Benim asıl diyeceğim, "4 yıldır bık bık yazıyorsun şu alemde, datama base ime koydun geçtin, bekle kurban seninle uğraşmayayım bir de şimdi" demesi bu yenilenmiş, zıpırlanmış blogger ın. Her yıl yeni blog açmak gibi bir tavra yanaşmadım hiç, adam gibi 3 yıl aynı adreste kaldıktan sonra tam yüzümü, içimi değiştirmişken yine taşındırtmayın beni.

"Zaten ayda yılda bir kusuyorsun -evet yazmak denmiyor son zamanlarda yaptığıma pek-, bir de böyle kaprisimsi hallere geçmeyelim şimdi lütfen" dediğini duyar gibiyim. Ah boşversene, ben ne dediğimi bilmez, ne yaptığımı anlamaz hallerdeyim. Sadece "o kadının" sokaktan geçen köpeğe bile öyle bağırmayacağına eminim. Bana koyan bunu perşembe günü yüzüne söylememeyi başarıp başaramayacağımın kaygısı.

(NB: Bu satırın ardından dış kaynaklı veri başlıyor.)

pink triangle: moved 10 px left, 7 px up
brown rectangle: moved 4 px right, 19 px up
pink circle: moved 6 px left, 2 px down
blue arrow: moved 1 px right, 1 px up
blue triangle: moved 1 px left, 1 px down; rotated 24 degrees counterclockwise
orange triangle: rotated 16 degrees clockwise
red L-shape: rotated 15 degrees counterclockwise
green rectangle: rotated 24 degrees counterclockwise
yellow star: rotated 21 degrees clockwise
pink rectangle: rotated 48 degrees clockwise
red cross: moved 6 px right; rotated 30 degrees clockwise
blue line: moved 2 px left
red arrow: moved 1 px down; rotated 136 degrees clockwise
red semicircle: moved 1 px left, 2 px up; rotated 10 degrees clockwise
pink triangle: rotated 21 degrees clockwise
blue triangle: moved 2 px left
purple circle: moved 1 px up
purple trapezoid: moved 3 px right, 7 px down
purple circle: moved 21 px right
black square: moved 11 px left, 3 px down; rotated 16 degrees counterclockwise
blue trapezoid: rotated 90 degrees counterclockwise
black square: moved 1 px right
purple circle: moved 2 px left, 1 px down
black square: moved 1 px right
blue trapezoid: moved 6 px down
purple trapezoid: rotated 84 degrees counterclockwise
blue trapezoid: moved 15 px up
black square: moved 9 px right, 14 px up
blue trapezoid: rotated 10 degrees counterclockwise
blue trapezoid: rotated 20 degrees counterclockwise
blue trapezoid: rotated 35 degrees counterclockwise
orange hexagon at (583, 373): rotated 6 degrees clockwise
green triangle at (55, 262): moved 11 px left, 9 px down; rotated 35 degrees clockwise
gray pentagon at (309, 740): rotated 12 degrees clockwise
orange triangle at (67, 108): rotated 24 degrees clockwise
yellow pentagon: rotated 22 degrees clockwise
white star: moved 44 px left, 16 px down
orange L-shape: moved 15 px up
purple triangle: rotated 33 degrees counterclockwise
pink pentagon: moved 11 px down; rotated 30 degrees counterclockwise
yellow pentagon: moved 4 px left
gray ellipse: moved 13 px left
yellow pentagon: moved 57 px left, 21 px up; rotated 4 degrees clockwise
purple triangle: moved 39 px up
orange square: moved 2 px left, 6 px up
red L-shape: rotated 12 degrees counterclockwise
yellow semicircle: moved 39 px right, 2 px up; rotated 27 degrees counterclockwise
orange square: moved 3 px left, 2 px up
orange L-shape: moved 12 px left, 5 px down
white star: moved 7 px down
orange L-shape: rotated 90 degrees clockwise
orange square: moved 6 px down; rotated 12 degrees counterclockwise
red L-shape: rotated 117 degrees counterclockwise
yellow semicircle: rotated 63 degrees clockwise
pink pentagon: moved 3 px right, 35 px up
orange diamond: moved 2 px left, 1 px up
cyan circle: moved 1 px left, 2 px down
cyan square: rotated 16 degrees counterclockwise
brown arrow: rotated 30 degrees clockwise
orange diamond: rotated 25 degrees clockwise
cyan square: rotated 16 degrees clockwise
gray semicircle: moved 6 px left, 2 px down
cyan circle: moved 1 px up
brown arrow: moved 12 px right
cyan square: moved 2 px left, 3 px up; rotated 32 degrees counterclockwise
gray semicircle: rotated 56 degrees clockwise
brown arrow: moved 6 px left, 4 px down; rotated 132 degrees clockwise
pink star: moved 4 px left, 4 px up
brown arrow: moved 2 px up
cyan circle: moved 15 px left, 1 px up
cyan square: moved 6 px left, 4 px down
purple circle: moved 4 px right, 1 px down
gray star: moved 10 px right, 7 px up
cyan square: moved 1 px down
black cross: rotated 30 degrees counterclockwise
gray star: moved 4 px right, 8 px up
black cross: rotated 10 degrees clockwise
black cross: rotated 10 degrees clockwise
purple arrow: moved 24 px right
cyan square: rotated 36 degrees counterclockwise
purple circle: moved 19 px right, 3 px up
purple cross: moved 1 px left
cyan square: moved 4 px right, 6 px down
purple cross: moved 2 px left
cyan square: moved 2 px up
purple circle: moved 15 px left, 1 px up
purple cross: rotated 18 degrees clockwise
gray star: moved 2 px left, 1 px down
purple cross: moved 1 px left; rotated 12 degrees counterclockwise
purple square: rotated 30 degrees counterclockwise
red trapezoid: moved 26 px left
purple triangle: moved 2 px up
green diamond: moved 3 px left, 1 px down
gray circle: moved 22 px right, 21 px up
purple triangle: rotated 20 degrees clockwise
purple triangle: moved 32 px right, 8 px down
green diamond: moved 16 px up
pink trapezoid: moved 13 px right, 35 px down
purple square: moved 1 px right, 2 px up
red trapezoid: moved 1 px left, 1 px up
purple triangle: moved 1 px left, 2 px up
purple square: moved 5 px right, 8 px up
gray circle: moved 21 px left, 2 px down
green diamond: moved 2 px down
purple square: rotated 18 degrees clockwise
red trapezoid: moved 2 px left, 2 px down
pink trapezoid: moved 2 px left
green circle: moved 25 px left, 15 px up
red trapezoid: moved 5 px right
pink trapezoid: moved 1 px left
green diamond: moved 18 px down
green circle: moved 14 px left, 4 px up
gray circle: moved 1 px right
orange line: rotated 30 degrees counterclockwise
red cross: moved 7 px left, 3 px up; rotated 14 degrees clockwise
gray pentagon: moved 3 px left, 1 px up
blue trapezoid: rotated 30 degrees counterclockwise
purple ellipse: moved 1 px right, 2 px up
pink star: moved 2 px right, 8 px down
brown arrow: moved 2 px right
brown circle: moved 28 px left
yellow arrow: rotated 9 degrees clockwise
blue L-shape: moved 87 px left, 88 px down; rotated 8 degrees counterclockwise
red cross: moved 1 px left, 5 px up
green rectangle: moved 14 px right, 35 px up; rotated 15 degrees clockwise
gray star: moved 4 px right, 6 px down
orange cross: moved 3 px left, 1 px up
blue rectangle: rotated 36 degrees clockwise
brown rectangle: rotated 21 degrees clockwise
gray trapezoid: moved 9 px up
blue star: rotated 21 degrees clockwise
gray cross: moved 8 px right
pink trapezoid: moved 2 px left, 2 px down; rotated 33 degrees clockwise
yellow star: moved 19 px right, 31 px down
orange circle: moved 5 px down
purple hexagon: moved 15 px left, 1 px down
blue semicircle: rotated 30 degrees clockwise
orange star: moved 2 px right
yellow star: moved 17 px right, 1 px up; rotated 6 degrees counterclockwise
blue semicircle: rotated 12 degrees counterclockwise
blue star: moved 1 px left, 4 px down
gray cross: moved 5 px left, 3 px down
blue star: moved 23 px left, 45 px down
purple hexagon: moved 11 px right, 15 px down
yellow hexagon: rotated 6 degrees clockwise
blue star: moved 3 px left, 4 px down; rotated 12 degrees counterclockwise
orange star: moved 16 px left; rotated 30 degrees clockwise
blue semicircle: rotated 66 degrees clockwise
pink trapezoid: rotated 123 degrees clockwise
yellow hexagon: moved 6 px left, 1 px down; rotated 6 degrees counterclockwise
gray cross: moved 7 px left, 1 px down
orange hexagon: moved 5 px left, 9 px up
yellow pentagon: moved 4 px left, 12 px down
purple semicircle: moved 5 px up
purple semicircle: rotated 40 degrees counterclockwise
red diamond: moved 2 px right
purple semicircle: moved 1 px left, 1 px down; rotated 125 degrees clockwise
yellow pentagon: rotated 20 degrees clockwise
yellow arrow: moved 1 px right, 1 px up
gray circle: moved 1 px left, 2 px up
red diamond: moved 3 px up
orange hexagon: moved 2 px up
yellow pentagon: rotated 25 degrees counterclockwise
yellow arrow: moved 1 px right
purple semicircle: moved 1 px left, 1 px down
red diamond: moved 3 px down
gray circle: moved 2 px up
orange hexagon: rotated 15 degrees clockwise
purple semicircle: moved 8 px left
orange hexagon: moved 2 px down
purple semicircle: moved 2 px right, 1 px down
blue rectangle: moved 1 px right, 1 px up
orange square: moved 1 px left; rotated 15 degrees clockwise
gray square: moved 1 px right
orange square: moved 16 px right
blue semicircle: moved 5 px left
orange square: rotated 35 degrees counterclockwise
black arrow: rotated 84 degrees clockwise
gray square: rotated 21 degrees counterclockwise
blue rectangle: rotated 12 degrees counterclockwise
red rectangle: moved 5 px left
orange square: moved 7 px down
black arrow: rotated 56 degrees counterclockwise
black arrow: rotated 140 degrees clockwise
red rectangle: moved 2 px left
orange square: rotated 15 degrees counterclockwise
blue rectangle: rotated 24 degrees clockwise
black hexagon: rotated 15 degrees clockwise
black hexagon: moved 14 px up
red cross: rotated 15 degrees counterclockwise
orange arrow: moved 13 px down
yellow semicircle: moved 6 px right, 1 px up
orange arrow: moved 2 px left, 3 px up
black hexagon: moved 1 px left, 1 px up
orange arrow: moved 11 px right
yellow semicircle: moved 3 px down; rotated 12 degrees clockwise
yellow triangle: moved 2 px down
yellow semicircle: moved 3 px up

Akıl ve fikir talep ediyorum yüksek mercilerden. Ellerinde birazcık kaldıysa, yüksek faiz oranlı bir kredi vermelerini umuyorum. İki haftacık daha. İki hafta.

Pazar, Aralık 10, 2006

yusuf yayan

oh be! böyle bir rahatlık, bir kafa dağıtma mis gibin geldi. ama işler yarım yamalak be yavrucum. harbi stres yaratıyor bu benim yaşam biçimim. ne son dakika insanı bir kişiyim. her ortamdan erken kaç "ay ay ay iş güç vallahi gideyim" de, sonra boşşşş boşşşş otur. benim kadar yusuf yayan var mı be :)

yok başlamak lazım artık!

Pazar, Aralık 03, 2006

Aradan bir ay geçmiş meğer. Yazmayalı. Yazdım arada da başka sebeplerle, başka yerlere. Ama kendime çıtım çıkmıyor.
tatil - TATİL

Ben bundan istiyorum bir tane. Bunaldım ama bu sanırım biraz varoluşsal bir bunalım. Bugün müzik dinleyip gazete okudum inanır mısın? Bir buçuk saatlik bir yatak keyfi. Yanında cheetos yedim bir de hani yeşilinden, kamp günlerine ithafen. Ruhum biraz olsun dinlendi çok şükür. Şimdi de çizim çalışıyorum güya. Zilyon tane şey yapmışlar 8 derste. Nasıl toparlayacağımı düşünüyorum, evirip çeviriyorum kafamda.

Bunları bırakalım şimdi.

Doktor randevuları alma, euro hesabı açtırma, proje başvuru eksiklerini tamamlama, eğitim semineri içeriğini hazırlama, tanıtımını yapma, Ulusal Ajans a ufak bir ziyaret, doktor randevularına gitme, dergi için fikir, dergi için yazı, arada bir sınav, bir rapor, bir ödev, bir quiz, bir saç boyama -ay aman işalla-, çamaşır da yıkasaydım, yatağın da çarşafları değişse, reiki yapılacak her gün, anneanneye, anneye, göze. Bir de Ayça ya gidilecek fırsat bulunursa. Ara bakalım buralardaysa bir gitmek lazım. Piyano çalış, bir de yüzmeye git artık bir ara. Bir de cumartesi Eskişehir e kaçıp bir eski yüz göreyim, kısa da tatil olur bana ne dersin ler dönüyor kafamda.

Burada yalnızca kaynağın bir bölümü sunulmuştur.